If Charlie Puth has enviable singing skills fueling his catchy songs, Shawn Mendes has his fragile soul backing up his continually evolving musicality. This much is obvious in the latter’s eponymously titled third album “Shawn Mendes,” which sees the 19-year-old singer-songwriter getting handy with a funkier sound and themes that evince growth and a maturing social conscience.
Yes, “grownup” subject matter—like anxiety and depression (“In My Blood”) and violence (“Youth,” his collaboration with the similarly gifted Khalid). The 14-track collection was released in full last Friday and is expected to top the Billboard 200 chart like his first two albums.
While sticking to his acoustic roots, “In My Blood” is a matter-of-fact disclosure more than a cry for help. The lyrics can’t get any clearer than this: “Laying on the bathroom floor, feeling nothing/ Keep telling me that it gets better/ Does it ever?/ Help me, it’s like the walls are caving in/ Sometimes, I feel like giving up/ No medicine strong enough/ I’m crawling in my skin.”
“It’s not all down, but it is something that hit me last year,” Shawn reveals. “I was a pretty calm kid growing up. I knew people who suffered from anxiety, but I found it hard to understand until it hit me.”
Written in the aftermath of the terrorist attacks in the United Kingdom last year, the wistful “Youth” tells young people like him not to let the blows of the evils of the world crush their optimism and soul.
Even when Shawn dishes about his personal experiences, written out of anger (“Queen,” about a self-entitled woman who makes “beautiful look ugly”), uncertainty (“Why”) or regret (the exceptional “Because I Had You”), you can’t find fault with his unwavering commitment to emotional honesty and clarity.
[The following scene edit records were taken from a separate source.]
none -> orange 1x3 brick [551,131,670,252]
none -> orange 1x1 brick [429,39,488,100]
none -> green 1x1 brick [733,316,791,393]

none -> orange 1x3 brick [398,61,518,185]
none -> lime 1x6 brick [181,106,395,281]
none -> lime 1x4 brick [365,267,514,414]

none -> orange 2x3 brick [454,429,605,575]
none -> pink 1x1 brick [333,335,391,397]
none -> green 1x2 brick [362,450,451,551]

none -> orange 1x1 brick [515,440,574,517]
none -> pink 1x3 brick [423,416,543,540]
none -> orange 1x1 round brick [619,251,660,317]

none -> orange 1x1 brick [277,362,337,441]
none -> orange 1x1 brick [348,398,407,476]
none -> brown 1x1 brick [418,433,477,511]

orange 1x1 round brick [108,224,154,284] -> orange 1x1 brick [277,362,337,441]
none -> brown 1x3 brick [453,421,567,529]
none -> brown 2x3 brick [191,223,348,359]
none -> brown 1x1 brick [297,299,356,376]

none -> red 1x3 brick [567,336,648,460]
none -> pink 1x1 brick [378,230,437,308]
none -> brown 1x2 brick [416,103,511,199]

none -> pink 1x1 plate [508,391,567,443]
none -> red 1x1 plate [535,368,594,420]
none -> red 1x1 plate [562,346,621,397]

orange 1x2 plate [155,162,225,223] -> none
The tracks with his talented “partners in crime” are as notable for their radio-friendly arrangements as they are for the intimate issues they tackle—about finding love on the rebound (“Fallin’ All in You,” cowritten with Ed Sheeran), petty quarrels (with Julia Michaels) and his exasperating relationship with a finicky, hard-to-please woman who’s “obsessed with the chase” (the delectably punchy “Particular Taste,” with OneRepublic’s lead vocalist Ryan Tedder).
The aforementioned songs are catchy collaborations that could stand on their own musical merits. But, the lure is even more potent when Shawn goes at it alone: We couldn’t get enough of the way the hook-heavy “Nervous” depicts the heady exhilaration of being around someone you have a huge crush on.
Just as much of a must-hear is the sizzling R&B funk of the Justin Timberlake-channeling “Lost in Japan” (about a long-distance romance), and the easygoing riffs of “Where Were You in the Morning?,” penned in the same griping vein as John Mayer’s signature songs about fleeting love and heartbreak.